▶ _Required tasks_:
a) Condense the paragraph of the ADC paper that begins "Schemes to implement embedded multi-level" into a short bulleted list that retains its main facts.
b) According to the ADC paper, how much total power does the 6b ADC with embedded 1-tap DFE consume?
c) Write out the portion of the ADC paper between "Serial link receivers with analog-to-digital" and "ADCbased receiver implementation.", inclusive.

▶ _Passage_:
# A 6b 1.6GS/s ADC with Redundant Cycle 1-Tap Embedded DFE in 90nm CMOS

E. Zhian Tabasy, A. Shafik, S. Huang, N. Yang, S. Hoyos, and S. Palermo

Texas A&M University, College Station, TX 77843

*Abstract*-Serial link receivers with ADC front-ends are emerging in order to scale data rates over high attenuation channels. Embedding partial equalization inside the front-end ADC can potentially result in lowering the complexity of back-end DSP and/or decreasing the ADC resolution requirement, which results in a more energy-efficient receiver. This paper presents a 6b 1.6GS/s ADC with a novel embedded DFE structure. Leveraging a time-interleaved SAR ADC architecture, a redundant cycle loop-unrolled technique is proposed in order to relax the DFE feedback critical path delay with low power/area overhead. Fabricated in an LP 90nm CMOS process, the 6b ADC with embedded 1-tap DFE consumes 20mW total power, including front-end T/Hs and reference buffers, and the core timeinterleaved ADC occupies 0.24mm<sup>2</sup> area.

#### I. INTRODUCTION

Serial link receivers with analog-to-digital (ADC) frontends are being proposed in order to increase data rates over high-loss channels [1]. Fig. 1 shows a block diagram of a high-speed link employing an ADC-based receiver which feeds a DSP block. The performance of this DSP block scales with improved CMOS technology, allowing for the efficient implementation of complex equalization and symbol detection schemes. However, improvements in the power efficiency of the high-sample rate ADC and also the subsequent digital processing are necessary to support future high bandwidth systems. Embedding partial analog equalization in the frontend ADC allows for both a lower ADC resolution and reduced digital equalization complexity at a target bit-error rate (BER) [2], which could translate into an overall lower-power ADCbased receiver implementation.

Schemes to implement embedded multi-level decisionfeedback equalization (DFE) have been proposed for pipeline ADC architectures [3]. An important issue in any DFE architecture involves closing timing on the critical feedback path from the decision comparator to the summation circuit, which subtracts the post-cursor inter-symbol interference (ISI). This DFE feedback critical path issue can be solved through a loop-unrolling technique which employs speculative comparison with a redundant comparator [4]. However, this approach incurs significant hardware overhead when applied in a multi-bit pipeline ADC [3]. Moreover, successiveapproximation register (SAR) or flash ADC architectures are more applicable for the low/medium resolution requirements of high-speed serial link systems.

This paper presents a time-interleaved SAR ADC architecture with a novel low-overhead embedded DFE tap. Section II discusses the novel embedded DFE technique, which introduces an additional cycle in the time-interleaved SAR ADC in order to perform the DFE loop-unrolling with minimal hardware overhead. The ADC architecture and the main circuit blocks are analyzed in Section III. Section IV presents experimental results from an LP 90nm CMOS prototype. Finally, Section V concludes the paper.

(Records)
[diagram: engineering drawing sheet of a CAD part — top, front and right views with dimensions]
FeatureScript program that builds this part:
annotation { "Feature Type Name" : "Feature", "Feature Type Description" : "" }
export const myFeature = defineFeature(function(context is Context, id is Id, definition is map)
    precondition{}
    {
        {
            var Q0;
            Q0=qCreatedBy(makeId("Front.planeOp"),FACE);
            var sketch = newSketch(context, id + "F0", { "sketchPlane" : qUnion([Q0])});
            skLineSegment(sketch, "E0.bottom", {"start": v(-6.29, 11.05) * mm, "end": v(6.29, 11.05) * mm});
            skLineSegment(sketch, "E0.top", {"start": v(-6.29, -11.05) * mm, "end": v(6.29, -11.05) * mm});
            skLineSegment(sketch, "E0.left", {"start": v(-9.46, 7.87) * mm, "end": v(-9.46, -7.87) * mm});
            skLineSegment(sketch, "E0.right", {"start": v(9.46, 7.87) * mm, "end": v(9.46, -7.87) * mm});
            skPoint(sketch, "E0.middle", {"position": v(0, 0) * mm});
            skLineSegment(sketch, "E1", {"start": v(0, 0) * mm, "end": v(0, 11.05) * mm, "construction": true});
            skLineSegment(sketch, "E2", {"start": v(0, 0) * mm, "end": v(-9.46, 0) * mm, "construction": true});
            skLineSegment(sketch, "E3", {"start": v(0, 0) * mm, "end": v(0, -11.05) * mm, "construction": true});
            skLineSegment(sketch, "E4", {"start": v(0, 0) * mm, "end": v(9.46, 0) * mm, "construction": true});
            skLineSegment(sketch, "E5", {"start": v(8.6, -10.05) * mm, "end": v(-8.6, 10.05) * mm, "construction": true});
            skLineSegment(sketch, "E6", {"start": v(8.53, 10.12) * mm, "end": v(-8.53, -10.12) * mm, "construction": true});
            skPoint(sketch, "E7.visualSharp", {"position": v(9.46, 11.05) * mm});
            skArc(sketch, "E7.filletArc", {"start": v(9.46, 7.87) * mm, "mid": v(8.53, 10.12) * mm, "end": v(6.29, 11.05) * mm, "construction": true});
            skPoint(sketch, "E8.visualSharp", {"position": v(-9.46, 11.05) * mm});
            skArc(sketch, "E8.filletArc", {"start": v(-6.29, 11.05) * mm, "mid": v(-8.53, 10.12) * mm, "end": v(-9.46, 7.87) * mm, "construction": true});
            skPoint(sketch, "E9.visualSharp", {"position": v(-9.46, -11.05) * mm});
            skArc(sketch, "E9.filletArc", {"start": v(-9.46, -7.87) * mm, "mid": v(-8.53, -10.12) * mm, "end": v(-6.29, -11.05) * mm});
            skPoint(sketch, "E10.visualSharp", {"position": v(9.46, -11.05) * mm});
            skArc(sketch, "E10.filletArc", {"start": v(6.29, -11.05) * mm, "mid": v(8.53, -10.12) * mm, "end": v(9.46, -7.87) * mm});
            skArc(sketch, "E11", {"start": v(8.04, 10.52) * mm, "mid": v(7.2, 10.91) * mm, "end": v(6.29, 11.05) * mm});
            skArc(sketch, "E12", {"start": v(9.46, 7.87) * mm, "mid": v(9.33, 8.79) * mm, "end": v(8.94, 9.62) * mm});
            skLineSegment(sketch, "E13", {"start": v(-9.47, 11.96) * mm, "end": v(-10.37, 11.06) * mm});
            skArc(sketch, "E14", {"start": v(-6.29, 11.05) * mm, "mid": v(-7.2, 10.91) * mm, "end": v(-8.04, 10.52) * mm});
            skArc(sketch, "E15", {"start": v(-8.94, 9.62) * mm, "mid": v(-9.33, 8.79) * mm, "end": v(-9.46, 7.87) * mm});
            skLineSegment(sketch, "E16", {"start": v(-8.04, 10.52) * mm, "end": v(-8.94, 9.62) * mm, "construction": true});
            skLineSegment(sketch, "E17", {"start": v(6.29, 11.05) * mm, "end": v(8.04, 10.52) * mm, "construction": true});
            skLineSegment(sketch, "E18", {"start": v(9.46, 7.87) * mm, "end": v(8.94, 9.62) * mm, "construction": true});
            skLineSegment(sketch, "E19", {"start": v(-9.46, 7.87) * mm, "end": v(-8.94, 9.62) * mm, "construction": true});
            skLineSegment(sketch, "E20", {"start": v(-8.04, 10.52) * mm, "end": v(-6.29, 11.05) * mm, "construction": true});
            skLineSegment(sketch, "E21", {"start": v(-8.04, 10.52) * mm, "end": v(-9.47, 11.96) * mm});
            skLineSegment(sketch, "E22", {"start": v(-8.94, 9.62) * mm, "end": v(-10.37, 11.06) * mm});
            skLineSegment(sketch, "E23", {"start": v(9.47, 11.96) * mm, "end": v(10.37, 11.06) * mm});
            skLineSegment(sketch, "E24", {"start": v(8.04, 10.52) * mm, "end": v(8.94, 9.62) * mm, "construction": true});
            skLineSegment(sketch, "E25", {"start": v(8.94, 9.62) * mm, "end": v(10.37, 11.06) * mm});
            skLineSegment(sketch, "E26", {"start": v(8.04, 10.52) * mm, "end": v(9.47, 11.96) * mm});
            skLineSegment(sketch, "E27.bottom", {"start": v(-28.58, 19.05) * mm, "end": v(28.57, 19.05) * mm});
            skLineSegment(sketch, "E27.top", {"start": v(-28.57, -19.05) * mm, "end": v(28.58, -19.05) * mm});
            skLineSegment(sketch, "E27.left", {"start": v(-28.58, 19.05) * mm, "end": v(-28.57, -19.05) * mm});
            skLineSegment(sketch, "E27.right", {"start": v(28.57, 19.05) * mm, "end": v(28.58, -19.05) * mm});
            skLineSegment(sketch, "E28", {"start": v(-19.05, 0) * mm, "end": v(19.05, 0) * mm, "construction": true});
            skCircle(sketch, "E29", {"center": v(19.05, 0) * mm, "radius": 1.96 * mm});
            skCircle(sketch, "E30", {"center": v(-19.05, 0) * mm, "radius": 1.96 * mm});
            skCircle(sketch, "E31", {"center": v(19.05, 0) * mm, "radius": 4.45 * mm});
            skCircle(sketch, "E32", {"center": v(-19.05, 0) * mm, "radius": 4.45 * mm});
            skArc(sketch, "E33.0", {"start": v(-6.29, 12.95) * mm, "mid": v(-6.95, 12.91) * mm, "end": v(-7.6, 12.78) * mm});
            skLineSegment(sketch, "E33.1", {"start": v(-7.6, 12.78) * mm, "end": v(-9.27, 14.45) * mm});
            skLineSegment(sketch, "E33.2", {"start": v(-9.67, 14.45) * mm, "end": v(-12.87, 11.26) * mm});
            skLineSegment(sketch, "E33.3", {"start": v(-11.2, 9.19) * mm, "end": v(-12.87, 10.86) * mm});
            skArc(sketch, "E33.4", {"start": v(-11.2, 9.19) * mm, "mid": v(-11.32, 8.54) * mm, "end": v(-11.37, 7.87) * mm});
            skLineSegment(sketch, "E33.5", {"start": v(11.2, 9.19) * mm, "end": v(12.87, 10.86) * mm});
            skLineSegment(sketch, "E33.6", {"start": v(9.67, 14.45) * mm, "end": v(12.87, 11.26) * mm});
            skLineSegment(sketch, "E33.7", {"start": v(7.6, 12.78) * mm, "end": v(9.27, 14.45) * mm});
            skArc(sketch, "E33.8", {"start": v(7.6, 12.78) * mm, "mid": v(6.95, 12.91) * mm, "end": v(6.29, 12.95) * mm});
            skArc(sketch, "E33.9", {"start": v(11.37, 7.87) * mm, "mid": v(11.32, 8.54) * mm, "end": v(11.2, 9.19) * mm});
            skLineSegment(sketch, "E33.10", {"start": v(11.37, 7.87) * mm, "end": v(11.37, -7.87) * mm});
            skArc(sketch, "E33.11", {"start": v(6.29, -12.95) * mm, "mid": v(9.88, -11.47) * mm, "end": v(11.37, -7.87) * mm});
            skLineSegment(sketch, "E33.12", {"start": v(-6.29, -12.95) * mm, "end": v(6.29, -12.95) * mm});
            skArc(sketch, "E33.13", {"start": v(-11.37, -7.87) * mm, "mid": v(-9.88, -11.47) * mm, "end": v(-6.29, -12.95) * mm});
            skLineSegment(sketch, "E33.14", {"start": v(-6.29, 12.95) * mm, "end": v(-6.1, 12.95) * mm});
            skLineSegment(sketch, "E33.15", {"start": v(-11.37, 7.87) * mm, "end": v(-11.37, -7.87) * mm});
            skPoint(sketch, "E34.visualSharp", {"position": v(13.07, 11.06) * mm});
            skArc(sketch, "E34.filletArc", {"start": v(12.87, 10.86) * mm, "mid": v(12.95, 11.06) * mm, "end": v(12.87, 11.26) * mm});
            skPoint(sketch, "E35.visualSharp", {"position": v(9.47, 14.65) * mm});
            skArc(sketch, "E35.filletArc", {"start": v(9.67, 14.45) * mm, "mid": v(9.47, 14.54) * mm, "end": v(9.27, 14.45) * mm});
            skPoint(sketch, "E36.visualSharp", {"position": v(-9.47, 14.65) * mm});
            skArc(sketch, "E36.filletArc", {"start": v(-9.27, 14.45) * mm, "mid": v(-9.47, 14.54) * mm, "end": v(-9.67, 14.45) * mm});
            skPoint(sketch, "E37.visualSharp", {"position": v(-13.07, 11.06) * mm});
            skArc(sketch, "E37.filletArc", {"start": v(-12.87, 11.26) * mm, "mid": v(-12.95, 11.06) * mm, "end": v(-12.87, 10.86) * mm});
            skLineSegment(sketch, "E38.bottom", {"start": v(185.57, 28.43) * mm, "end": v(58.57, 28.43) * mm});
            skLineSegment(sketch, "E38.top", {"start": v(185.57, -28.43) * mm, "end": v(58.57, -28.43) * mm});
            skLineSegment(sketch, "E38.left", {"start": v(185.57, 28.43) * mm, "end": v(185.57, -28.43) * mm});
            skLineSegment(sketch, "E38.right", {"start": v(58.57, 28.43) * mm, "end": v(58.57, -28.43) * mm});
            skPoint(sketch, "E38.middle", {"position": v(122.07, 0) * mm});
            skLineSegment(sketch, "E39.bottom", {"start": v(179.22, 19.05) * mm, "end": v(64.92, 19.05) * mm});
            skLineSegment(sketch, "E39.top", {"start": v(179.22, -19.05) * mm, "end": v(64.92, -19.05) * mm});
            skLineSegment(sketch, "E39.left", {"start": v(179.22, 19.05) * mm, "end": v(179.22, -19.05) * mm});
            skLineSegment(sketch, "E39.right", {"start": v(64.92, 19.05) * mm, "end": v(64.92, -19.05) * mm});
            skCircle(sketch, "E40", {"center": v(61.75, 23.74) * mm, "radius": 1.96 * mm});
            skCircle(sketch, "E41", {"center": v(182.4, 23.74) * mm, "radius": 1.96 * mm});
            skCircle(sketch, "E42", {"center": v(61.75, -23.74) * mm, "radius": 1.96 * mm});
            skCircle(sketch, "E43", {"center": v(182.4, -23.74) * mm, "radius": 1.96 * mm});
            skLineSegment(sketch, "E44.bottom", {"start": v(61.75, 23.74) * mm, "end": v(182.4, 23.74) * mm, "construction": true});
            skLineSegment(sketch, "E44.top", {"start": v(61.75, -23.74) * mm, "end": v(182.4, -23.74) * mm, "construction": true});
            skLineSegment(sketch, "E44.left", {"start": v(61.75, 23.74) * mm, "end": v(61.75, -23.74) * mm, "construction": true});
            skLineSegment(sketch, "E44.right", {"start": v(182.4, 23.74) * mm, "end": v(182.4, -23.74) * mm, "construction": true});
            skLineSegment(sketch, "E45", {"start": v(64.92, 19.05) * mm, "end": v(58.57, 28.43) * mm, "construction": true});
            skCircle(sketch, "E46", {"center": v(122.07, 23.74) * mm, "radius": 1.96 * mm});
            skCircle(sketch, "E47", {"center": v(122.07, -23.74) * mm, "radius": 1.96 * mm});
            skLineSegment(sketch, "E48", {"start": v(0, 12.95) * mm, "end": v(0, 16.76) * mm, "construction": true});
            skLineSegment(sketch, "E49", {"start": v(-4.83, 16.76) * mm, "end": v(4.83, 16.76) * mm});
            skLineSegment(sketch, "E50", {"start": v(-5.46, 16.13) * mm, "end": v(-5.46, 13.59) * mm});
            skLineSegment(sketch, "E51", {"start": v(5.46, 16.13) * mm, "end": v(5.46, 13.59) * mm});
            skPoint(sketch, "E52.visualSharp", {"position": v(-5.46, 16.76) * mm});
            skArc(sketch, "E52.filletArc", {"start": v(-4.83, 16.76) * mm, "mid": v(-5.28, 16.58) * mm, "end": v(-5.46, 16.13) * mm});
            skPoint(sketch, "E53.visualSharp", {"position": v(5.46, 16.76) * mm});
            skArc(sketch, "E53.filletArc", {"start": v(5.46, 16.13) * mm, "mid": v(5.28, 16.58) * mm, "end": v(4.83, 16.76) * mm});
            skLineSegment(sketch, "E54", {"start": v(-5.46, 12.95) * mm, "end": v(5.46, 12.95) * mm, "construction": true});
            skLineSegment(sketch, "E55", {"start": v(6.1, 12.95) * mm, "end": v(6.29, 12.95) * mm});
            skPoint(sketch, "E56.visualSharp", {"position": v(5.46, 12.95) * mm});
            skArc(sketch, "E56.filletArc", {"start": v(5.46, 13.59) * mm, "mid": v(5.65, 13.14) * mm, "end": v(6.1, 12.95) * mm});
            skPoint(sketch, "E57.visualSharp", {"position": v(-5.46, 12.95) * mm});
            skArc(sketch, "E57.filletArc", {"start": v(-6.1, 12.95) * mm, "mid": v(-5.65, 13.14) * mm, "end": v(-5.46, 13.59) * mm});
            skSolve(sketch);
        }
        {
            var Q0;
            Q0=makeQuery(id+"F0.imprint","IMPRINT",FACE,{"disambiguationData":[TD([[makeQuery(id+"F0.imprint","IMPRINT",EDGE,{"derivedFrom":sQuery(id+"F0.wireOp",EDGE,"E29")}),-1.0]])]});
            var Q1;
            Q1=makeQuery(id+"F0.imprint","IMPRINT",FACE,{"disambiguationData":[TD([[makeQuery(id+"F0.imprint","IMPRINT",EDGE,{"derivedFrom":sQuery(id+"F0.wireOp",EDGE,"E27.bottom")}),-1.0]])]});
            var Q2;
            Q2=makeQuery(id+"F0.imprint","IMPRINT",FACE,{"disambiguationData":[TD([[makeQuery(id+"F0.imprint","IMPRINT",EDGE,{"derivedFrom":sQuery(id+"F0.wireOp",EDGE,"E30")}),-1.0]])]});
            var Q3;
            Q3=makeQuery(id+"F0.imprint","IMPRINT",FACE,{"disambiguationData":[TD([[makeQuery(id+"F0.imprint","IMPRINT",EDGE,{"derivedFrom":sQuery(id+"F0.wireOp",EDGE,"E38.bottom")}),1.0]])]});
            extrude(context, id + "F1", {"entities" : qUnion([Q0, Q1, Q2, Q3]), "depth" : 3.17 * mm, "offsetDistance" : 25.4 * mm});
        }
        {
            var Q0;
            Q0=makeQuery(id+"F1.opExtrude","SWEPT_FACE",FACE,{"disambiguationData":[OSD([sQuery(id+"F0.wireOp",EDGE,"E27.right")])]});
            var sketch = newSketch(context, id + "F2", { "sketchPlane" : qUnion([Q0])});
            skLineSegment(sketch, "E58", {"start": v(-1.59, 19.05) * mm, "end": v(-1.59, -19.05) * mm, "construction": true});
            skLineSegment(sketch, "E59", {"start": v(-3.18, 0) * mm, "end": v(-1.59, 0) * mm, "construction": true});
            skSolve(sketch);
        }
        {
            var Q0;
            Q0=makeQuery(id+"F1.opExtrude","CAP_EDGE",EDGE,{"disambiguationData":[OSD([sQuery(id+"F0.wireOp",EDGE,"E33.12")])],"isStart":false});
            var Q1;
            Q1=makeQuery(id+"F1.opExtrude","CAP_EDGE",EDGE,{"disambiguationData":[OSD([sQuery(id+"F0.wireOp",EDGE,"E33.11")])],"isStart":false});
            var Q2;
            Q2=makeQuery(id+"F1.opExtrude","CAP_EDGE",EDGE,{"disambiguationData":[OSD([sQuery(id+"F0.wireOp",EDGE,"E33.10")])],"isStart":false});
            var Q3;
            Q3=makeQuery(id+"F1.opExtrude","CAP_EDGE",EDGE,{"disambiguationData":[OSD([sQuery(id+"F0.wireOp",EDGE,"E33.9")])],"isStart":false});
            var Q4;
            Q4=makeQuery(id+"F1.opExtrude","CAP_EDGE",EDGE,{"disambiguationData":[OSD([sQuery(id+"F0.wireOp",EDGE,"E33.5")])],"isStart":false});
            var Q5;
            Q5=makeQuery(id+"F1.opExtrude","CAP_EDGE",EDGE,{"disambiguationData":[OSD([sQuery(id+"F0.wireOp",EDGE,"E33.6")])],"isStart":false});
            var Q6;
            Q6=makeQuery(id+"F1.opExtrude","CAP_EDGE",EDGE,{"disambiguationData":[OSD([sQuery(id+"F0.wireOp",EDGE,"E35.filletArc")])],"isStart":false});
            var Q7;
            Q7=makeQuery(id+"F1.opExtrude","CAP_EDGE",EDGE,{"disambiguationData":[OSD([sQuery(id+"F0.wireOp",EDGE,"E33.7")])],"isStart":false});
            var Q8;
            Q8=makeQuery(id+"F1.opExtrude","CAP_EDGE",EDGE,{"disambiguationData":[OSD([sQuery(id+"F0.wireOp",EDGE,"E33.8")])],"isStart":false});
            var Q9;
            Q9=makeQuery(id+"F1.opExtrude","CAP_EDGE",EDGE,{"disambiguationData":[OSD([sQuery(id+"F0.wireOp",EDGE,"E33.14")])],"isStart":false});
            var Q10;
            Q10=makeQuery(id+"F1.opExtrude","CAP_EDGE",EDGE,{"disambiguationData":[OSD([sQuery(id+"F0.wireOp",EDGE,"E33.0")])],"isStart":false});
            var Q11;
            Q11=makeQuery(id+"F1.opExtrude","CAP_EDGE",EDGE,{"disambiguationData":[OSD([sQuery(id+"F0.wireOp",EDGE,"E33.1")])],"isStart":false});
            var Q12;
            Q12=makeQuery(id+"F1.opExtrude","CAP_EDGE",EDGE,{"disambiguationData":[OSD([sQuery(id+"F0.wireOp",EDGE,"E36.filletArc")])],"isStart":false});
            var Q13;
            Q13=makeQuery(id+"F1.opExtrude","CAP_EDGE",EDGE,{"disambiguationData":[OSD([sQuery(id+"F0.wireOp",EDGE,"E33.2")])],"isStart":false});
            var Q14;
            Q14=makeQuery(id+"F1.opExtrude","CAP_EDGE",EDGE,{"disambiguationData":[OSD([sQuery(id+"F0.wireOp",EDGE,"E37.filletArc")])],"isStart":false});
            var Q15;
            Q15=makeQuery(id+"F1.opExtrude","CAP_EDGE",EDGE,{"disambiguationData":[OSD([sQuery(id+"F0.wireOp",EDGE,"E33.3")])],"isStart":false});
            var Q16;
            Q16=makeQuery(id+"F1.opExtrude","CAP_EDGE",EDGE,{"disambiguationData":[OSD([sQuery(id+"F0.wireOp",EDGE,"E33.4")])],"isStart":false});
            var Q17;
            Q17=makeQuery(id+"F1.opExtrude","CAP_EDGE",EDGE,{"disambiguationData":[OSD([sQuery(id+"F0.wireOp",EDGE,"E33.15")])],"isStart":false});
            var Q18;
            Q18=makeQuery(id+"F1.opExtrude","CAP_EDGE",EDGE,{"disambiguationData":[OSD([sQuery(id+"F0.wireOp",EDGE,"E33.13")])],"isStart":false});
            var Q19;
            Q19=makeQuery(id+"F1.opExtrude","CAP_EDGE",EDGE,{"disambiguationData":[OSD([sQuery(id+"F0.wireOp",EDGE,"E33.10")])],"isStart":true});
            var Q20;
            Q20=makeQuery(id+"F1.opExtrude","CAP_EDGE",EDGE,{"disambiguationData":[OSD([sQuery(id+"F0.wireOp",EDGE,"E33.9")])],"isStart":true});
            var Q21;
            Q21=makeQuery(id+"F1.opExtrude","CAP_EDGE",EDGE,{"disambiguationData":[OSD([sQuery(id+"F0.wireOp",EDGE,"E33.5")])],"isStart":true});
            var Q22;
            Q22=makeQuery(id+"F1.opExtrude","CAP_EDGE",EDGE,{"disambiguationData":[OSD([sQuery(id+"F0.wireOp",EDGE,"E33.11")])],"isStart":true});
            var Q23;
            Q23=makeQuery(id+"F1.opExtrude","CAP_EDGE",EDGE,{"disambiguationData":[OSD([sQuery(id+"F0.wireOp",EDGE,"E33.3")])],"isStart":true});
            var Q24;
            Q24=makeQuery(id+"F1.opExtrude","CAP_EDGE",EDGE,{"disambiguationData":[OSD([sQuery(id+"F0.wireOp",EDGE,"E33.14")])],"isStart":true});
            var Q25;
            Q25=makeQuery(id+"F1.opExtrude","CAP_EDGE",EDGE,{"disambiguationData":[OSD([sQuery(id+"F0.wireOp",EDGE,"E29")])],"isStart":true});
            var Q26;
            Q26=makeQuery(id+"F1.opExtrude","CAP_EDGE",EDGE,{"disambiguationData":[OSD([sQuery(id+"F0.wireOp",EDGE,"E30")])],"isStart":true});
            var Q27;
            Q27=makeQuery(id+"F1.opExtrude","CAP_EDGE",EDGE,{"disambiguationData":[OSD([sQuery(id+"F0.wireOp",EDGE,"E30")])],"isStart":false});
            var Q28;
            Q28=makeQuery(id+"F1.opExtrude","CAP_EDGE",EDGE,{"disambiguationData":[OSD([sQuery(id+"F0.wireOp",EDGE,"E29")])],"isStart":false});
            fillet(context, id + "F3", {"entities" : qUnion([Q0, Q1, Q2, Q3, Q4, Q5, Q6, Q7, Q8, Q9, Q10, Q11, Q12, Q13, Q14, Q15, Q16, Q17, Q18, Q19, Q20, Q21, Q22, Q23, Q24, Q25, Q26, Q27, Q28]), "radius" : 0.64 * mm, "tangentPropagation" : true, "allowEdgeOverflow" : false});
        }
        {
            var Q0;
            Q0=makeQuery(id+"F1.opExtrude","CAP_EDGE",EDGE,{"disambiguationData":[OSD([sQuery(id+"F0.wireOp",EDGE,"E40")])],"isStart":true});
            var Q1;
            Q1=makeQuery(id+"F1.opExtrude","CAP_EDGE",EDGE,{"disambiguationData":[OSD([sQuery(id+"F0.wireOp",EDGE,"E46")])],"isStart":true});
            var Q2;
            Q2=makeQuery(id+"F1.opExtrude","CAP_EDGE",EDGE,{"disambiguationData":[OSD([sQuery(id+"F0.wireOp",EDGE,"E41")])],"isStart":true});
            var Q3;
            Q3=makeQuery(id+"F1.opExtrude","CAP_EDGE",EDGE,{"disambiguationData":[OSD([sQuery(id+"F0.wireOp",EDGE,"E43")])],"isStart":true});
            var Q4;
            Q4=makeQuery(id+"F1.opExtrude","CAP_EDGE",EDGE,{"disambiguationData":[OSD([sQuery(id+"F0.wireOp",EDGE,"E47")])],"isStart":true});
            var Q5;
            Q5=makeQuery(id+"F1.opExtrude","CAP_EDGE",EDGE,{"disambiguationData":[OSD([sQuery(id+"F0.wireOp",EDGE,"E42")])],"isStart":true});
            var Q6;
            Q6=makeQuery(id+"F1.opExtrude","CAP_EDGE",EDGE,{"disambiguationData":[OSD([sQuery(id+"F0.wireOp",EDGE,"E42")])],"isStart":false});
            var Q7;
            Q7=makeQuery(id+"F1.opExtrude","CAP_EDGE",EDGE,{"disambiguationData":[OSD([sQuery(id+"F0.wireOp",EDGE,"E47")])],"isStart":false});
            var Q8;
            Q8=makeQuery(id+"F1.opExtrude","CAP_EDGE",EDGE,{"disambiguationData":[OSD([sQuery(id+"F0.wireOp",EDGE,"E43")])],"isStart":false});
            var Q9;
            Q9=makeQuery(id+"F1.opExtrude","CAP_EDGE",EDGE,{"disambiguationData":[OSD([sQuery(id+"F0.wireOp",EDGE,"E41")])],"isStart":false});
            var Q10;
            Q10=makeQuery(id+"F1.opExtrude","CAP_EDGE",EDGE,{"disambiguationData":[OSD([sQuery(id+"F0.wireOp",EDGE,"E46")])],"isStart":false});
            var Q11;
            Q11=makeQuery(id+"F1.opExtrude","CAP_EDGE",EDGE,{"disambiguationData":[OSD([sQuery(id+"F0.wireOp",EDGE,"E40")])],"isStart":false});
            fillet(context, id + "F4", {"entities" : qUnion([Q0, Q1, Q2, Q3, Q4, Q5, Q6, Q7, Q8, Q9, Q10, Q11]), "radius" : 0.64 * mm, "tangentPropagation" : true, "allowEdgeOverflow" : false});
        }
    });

▶ _Solution set_:
a)
- Embedded multi-level DFE schemes have been proposed for pipeline ADC architectures.
- A key issue in any DFE is closing timing on the critical feedback path from the decision comparator to the summation circuit that subtracts post-cursor ISI.
- Loop-unrolling, which uses speculative comparison with a redundant comparator, can solve this issue.
- In a multi-bit pipeline ADC, however, loop-unrolling incurs significant hardware overhead.
- SAR or flash ADC architectures are better suited to the low/medium resolution requirements of high-speed serial link systems.

b) It consumes 20mW, including front-end T/Hs and reference buffers.

c)
Serial link receivers with analog-to-digital (ADC) frontends are being proposed in order to increase data rates over high-loss channels [1]. Fig. 1 shows a block diagram of a high-speed link employing an ADC-based receiver which feeds a DSP block. The performance of this DSP block scales with improved CMOS technology, allowing for the efficient implementation of complex equalization and symbol detection schemes. However, improvements in the power efficiency of the high-sample rate ADC and also the subsequent digital processing are necessary to support future high bandwidth systems. Embedding partial analog equalization in the frontend ADC allows for both a lower ADC resolution and reduced digital equalization complexity at a target bit-error rate (BER) [2], which could translate into an overall lower-power ADCbased receiver implementation.